Search code examples
regexmultilinepo

RegEx and multiline PO files


I'm trying to create a regex in Notepad++, just a simple search&replace.

The lines are the following:

msgid ""

" CONSUMPTION_PLAN_ERR|The Finished Good's BOM has been changed since production was added.\n"

" To continue using this Job with the new BOM, please update lots and expiries.\n"

" Previous Production Records will not be updated.\n"

msgstr ""

" The Finished Good's BOM has been changed since production was added.\n"

" To continue using this Job with the new BOM, please update lots and expiries.\n"

" Previous Production Records will not be updated.\n"

I need to change the double quotation marks but only on the msgid part. These double quotation marks should be changed to less than < and greater than > symbols, so the result would be the following:

msgid <>

< CONSUMPTION_PLAN_ERR|The Finished Good's BOM has been changed since production was added.\n>

< To continue using this Job with the new BOM, please update lots and expiries.\n>

< Previous Production Records will not be updated.\n>

msgstr ""

" The Finished Good's BOM has been changed since production was added.\n"

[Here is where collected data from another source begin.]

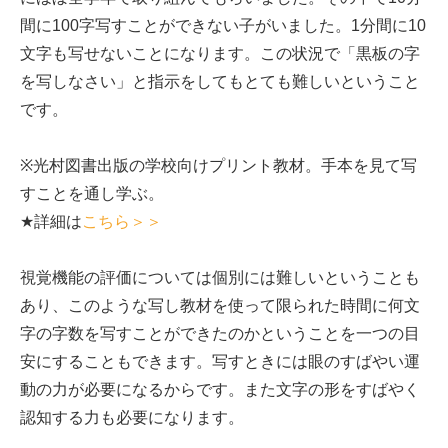
間に100字写すことができない子がいました。1分間に10
文字も写せないことになります。この状況で「黒板の字
を写しなさい」と指示をしてもとても難しいということ
です。
※光村図書出版の学校向けプリント教材。手本を見て写
すことを通し学ぶ。
★詳細は
こちら＞＞
視覚機能の評価については個別には難しいということも
あり、このような写し教材を使って限られた時間に何文
字の字数を写すことができたのかということを一つの目
安にすることもできます。写すときには眼のすばやい運
動の力が必要になるからです。また文字の形をすばやく
認知する力も必要になります。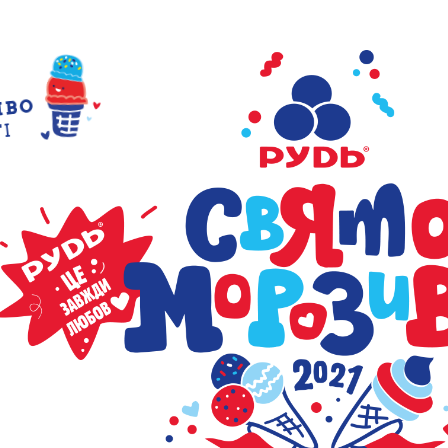
ИВО
ТІ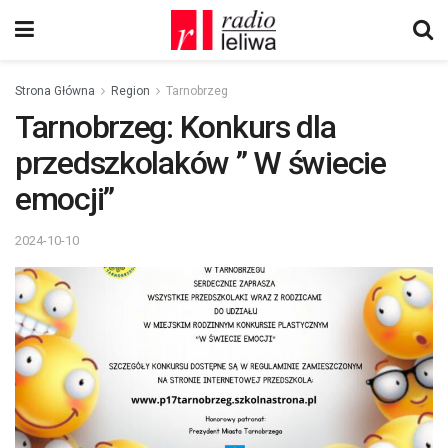
Strona Główna
Region
Tarnobrzeg
Tarnobrzeg: Konkurs dla
przedszkolaków ” W świecie
emocji”
2024-10-10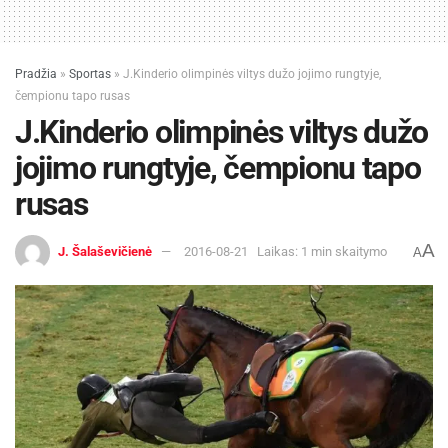
Pradžia
»
Sportas
»
J.Kinderio olimpinės viltys dužo jojimo rungtyje,
čempionu tapo rusas
J.Kinderio olimpinės viltys dužo
jojimo rungtyje, čempionu tapo
rusas
A
J. Šalaševičienė
2016-08-21
Laikas: 1 min skaitymo
A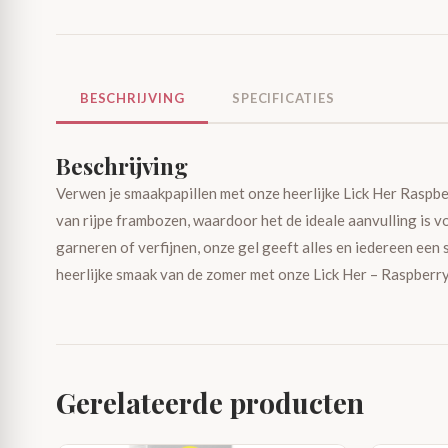
BESCHRIJVING
SPECIFICATIES
Beschrijving
Verwen je smaakpapillen met onze heerlijke Lick Her Raspber
van rijpe frambozen, waardoor het de ideale aanvulling is vo
garneren of verfijnen, onze gel geeft alles en iedereen een
heerlijke smaak van de zomer met onze Lick Her – Raspberry
Gerelateerde producten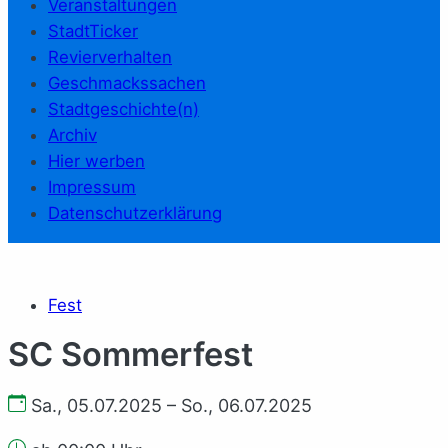
Veranstaltungen
StadtTicker
Revierverhalten
Geschmackssachen
Stadtgeschichte(n)
Archiv
Hier werben
Impressum
Datenschutzerklärung
Fest
SC Sommerfest
Sa., 05.07.2025 – So., 06.07.2025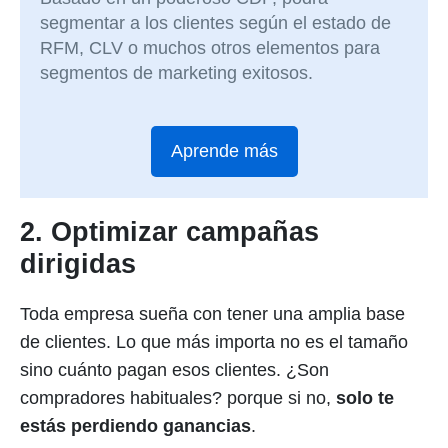
segmentar a los clientes según el estado de
RFM, CLV o muchos otros elementos para
segmentos de marketing exitosos.
Aprende más
2. Optimizar campañas
dirigidas
Toda empresa sueña con tener una amplia base
de clientes. Lo que más importa no es el tamaño
sino cuánto pagan esos clientes. ¿Son
compradores habituales? porque si no,
solo te
estás perdiendo ganancias
.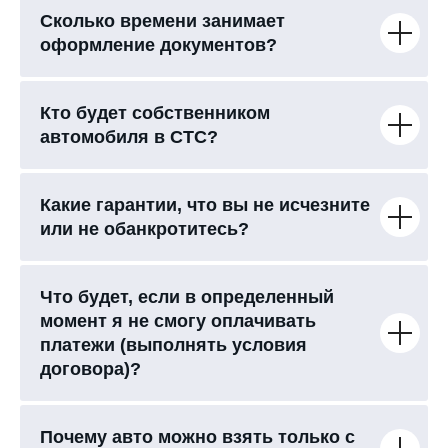
Сколько времени занимает
оформление документов?
Кто будет собственником
автомобиля в СТС?
Какие гарантии, что вы не исчезните
или не обанкротитесь?
Что будет, если в определенный
момент я не смогу оплачивать
платежи (выполнять условия
договора)?
Почему авто можно взять только с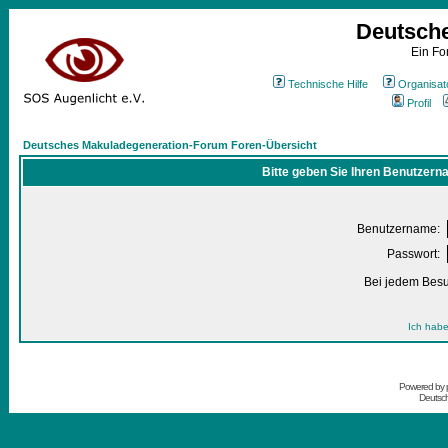
Deutsch
Ein Fo
Technische Hilfe
Organisat
Profil
Deutsches Makuladegeneration-Forum Foren-Übersicht
Bitte geben Sie Ihren Benutzern
Benutzername:
Passwort:
Bei jedem Besu
Ich habe
Powered by
Deutsc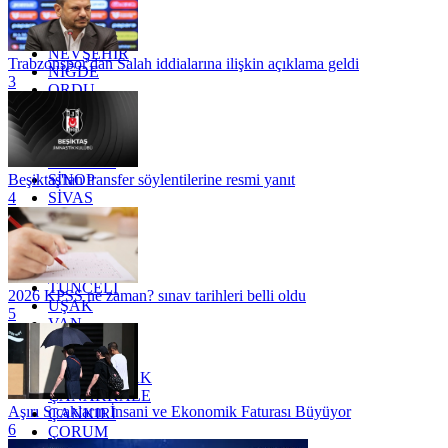
MUĞLA
MUŞ
NEVŞEHİR
Trabzonspor'dan Salah iddialarına ilişkin açıklama geldi
NİĞDE
3
ORDU
OSMANİYE
RİZE
SAKARYA
SAMSUN
SİNOP
Beşiktaş'tan transfer söylentilerine resmi yanıt
SİVAS
4
SİİRT
TEKİRDAĞ
TOKAT
TRABZON
TUNCELİ
2026 KPSS ne zaman? sınav tarihleri belli oldu
UŞAK
5
VAN
YALOVA
YOZGAT
ZONGULDAK
ÇANAKKALE
Aşırı Sıcakların İnsani ve Ekonomik Faturası Büyüyor
ÇANKIRI
6
ÇORUM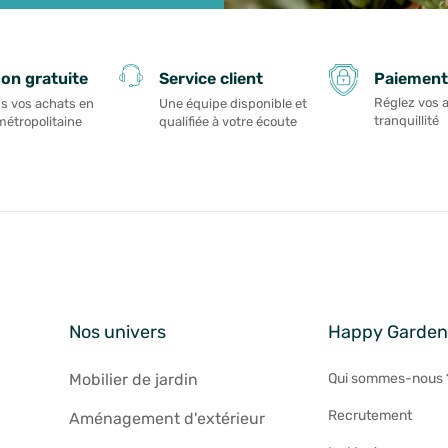
Paiement
son gratuite
Service client
Réglez vos 
s vos achats en
Une équipe disponible et
tranquillité
métropolitaine
qualifiée à votre écoute
Nos univers
Happy Garde
Mobilier de jardin
Qui sommes-nous 
Recrutement
Aménagement d'extérieur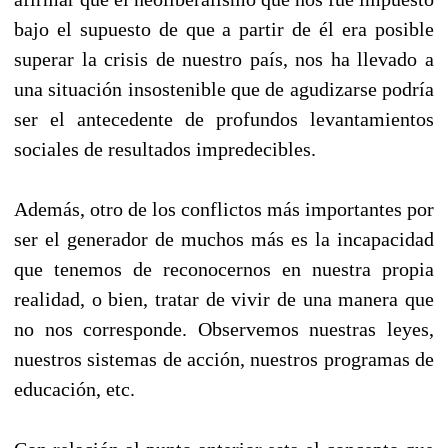
bajo el supuesto de que a partir de él era posible
superar la crisis de nuestro país, nos ha llevado a
una situación insostenible que de agudizarse podría
ser el antecedente de profundos levantamientos
sociales de resultados impredecibles.
Además, otro de los conflictos más importantes por
ser el generador de muchos más es la incapacidad
que tenemos de reconocernos en nuestra propia
realidad, o bien, tratar de vivir de una manera que
no nos corresponde. Observemos nuestras leyes,
nuestros sistemas de acción, nuestros programas de
educación, etc.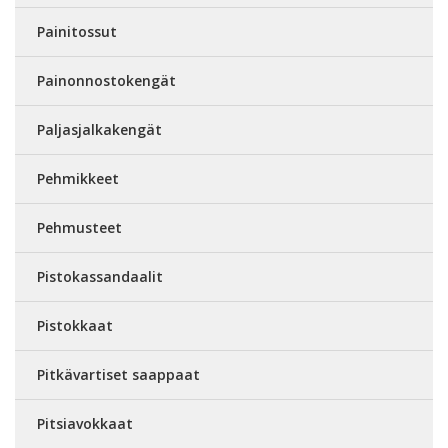
Painitossut
Painonnostokengät
Paljasjalkakengät
Pehmikkeet
Pehmusteet
Pistokassandaalit
Pistokkaat
Pitkävartiset saappaat
Pitsiavokkaat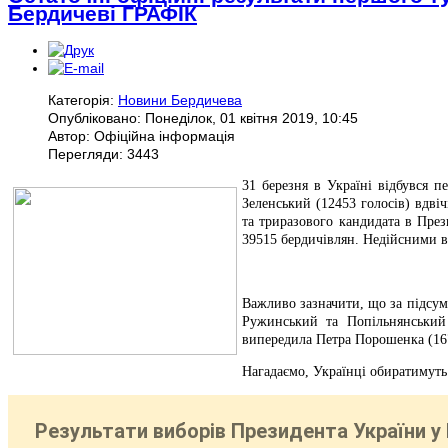
Бердичеві ГРАФІК
Категорія:
Новини Бердичева
Опубліковано: Понеділок, 01 квітня 2019, 10:45
Автор: Офіційна інформація
Перегляди: 3443
31 березня в Україні відбувся 
Зеленський (12453 голосів) вдві
та триразового кандидата в Пре
39515 бердичівлян. Недійсними в
Важливо зазначити, що за підсум
Ружинський та Попільнянський
випередила Петра Порошенка (167
Нагадаємо, Українці обиратимуть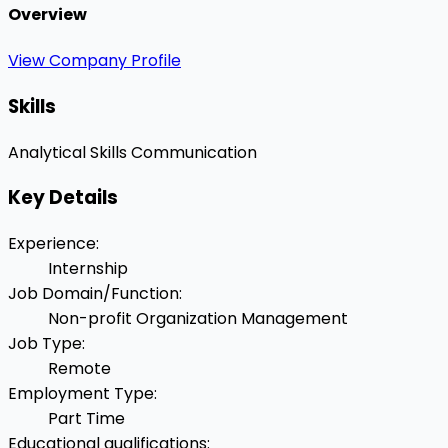
Overview
View Company Profile
Skills
Analytical Skills
Communication
Key Details
Experience
:
Internship
Job Domain/Function
:
Non-profit Organization Management
Job Type
:
Remote
Employment Type
:
Part Time
Educational qualifications
: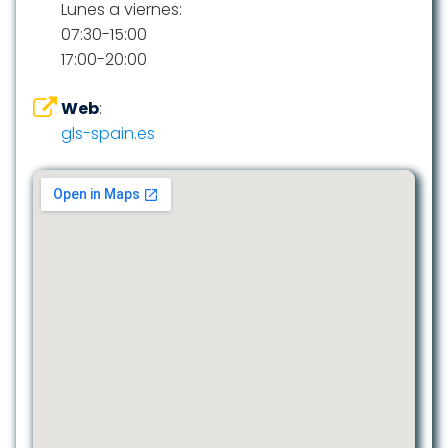
Lunes a viernes:
07:30-15:00
17:00-20:00
Web
:
gls-spain.es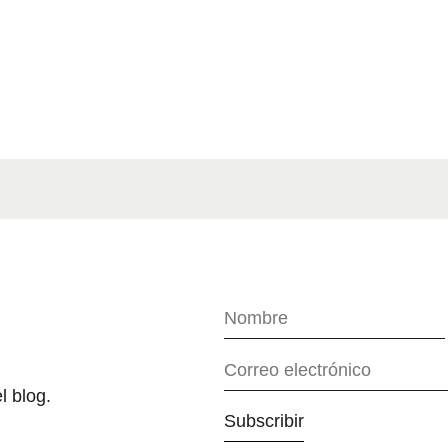
l blog.
Subscribir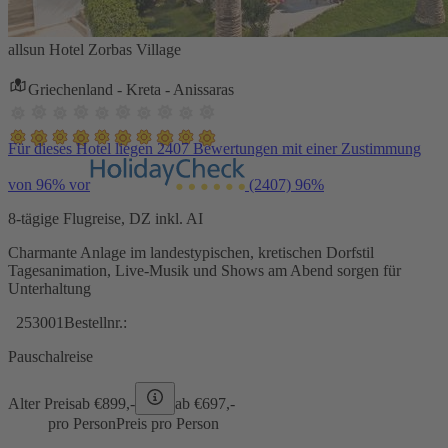
allsun Hotel Zorbas Village
Griechenland - Kreta - Anissaras
Für dieses Hotel liegen 2407 Bewertungen mit einer Zustimmung
von 96% vor
(2407)
96%
8-tägige Flugreise, DZ inkl. AI
Charmante Anlage im landestypischen, kretischen Dorfstil
Tagesanimation, Live-Musik und Shows am Abend sorgen für
Unterhaltung
253001
Bestellnr.:
Pauschalreise
Alter Preis
ab €
899,-
ab €
697,-
pro Person
Preis pro Person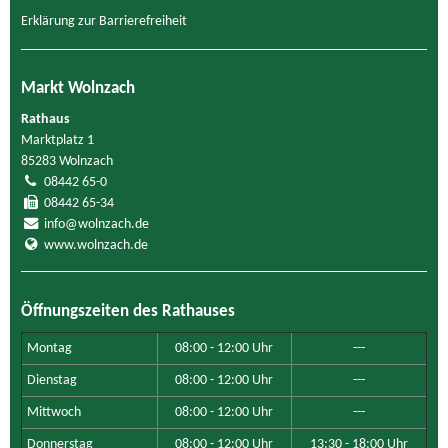
Erklärung zur Barrierefreiheit
Markt Wolnzach
Rathaus
Marktplatz 1
85283 Wolnzach
08442 65-0
08442 65-34
info@wolnzach.de
www.wolnzach.de
Öffnungszeiten des Rathauses
Montag
08:00 - 12:00 Uhr
---
Dienstag
08:00 - 12:00 Uhr
---
Mittwoch
08:00 - 12:00 Uhr
---
Donnerstag
08:00 - 12:00 Uhr
13:30 - 18:00 Uhr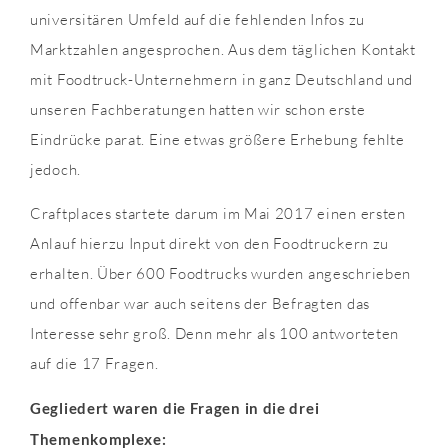
universitären Umfeld auf die fehlenden Infos zu
Marktzahlen angesprochen. Aus dem täglichen Kontakt
mit Foodtruck-Unternehmern in ganz Deutschland und
unseren Fachberatungen hatten wir schon erste
Eindrücke parat. Eine etwas größere Erhebung fehlte
jedoch.
Craftplaces startete darum im Mai 2017 einen ersten
Anlauf hierzu Input direkt von den Foodtruckern zu
erhalten. Über 600 Foodtrucks wurden angeschrieben
und offenbar war auch seitens der Befragten das
Interesse sehr groß. Denn mehr als 100 antworteten
auf die 17 Fragen.
Gegliedert waren die Fragen in die drei
Themenkomplexe: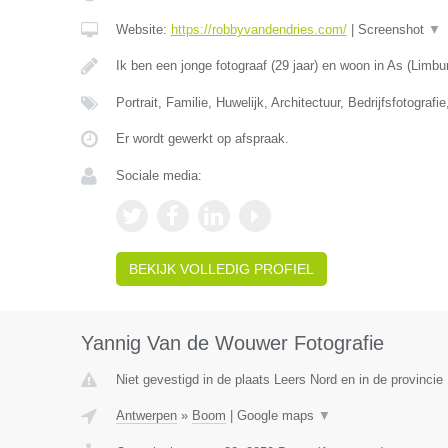
Website:
https://robbyvandendries.com/
|
Screenshot
▼
Ik ben een jonge fotograaf (29 jaar) en woon in As (Limbu
Portrait, Familie, Huwelijk, Architectuur, Bedrijfsfotografi
Er wordt gewerkt op afspraak.
Sociale media:
BEKIJK VOLLEDIG PROFIEL
Yannig Van de Wouwer Fotografie
Niet gevestigd in de plaats Leers Nord en in de provinci
Antwerpen
»
Boom
|
Google maps
▼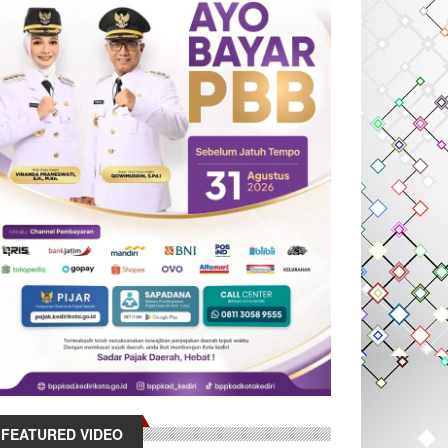
FEATURED VIDEO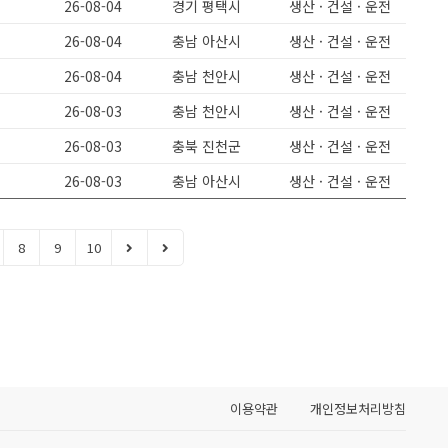
26-08-04
경기 평택시
생산 · 건설 · 운전
26-08-04
충남 아산시
생산 · 건설 · 운전
요
26-08-04
충남 천안시
생산 · 건설 · 운전
26-08-03
충남 천안시
생산 · 건설 · 운전
26-08-03
충북 진천군
생산 · 건설 · 운전
26-08-03
충남 아산시
생산 · 건설 · 운전
8
9
10
이용약관
개인정보처리방침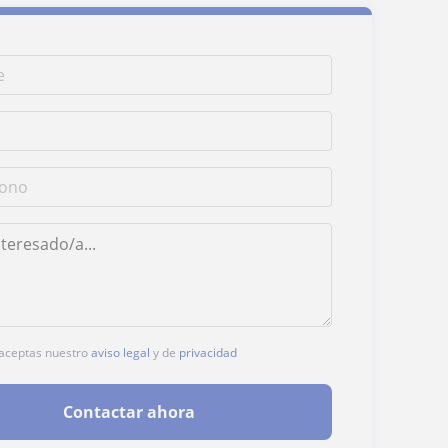
, aceptas nuestro
aviso legal
y de
privacidad
Contactar ahora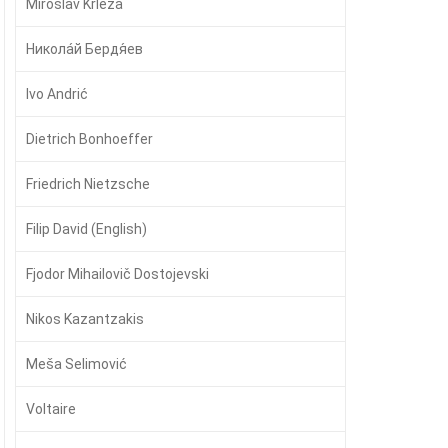
Miroslav Krleža
Никола́й Бердя́ев
Ivo Andrić
Dietrich Bonhoeffer
Friedrich Nietzsche
Filip David (English)
Fjodor Mihailovič Dostojevski
Nikos Kazantzakis
Meša Selimović
Voltaire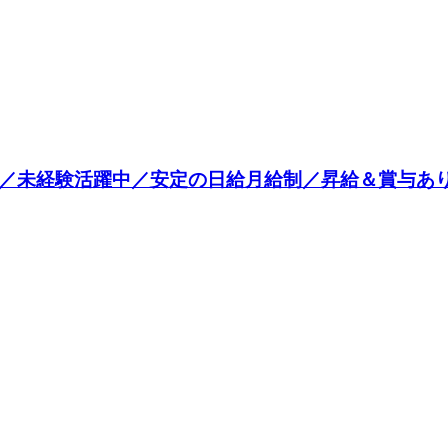
円／未経験活躍中／安定の日給月給制／昇給＆賞与あ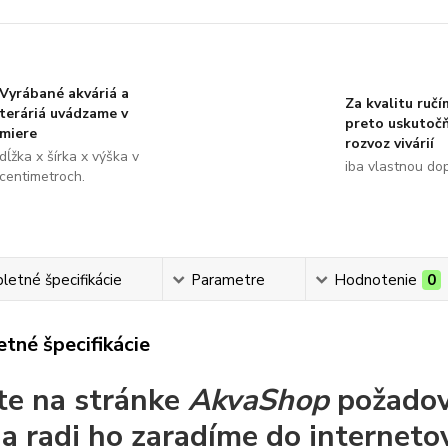
Vyrábané akváriá a
Za kvalitu ručí
teráriá uvádzame v
preto uskutoč
miere
rozvoz vivárií
dĺžka x šírka x výška v
iba vlastnou do
centimetroch.
etné špecifikácie
Parametre
Hodnotenie
0
tné špecifikácie
te na stránke
AkvaShop
požadov
a radi ho zaradíme do interneto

" To continue using this Job with the new BOM, please update lots and expiries.\n"

" Previous Production Records will not be updated.\n"

I would need a regex pattern that matches multiline examples like the above, no matter how many lines need to be changed.

I used this pattern to search:

msgid ""\r\n("(.+?)"\r\n){1,}

And this pattern to replace:

msgid <>\r\n<\2>\r\n

Which works somewhat but not exactly what I wanted. It only copies the last line, but not the two above it. I am doing something wrong but don't know what it is.

Suggestions?


Solution

  • You may use a regex, but it is not simple and it won't be efficient. A more efficient solution is to write a parser, or use a more flexible programming language to use a combination of at least two regexps: one would extract the block, and the second would replace the quotes.

    A single regex solution will look like

    Find What: (?s)(?:\G(?!^(?<=.))|^msgid)(?:(?!^msg(?:id|str))[^"])*?\K"((?:(?!^msg(?:id|str))[^"])*?)"
    Replace With: <$1>

    See the regex demo.

    Details

    • (?s) - same as . matches newline when ON
    • (?:\G(?!^(?<=.))|^msgid) - start of a line (^) and then msgid, or (|) the end of the previous successful match (\G(?!^(?<=.)))
    • (?:(?!^msg(?:id|str))[^"])*?
    • \K - match reset operator, the match buffer gets cleared
    • " - a "
    • ((?:(?!^msg(?:id|str))[^"])*?) - Capturing group 1:
      • (?:(?!^msg(?:id|str))[^"])*? - any 0 or more, but as few as possible, occurrences of any char other than ", that does not start a msgid or msgstr char sequences at the start of a line
    • " - a ".

    enter image description here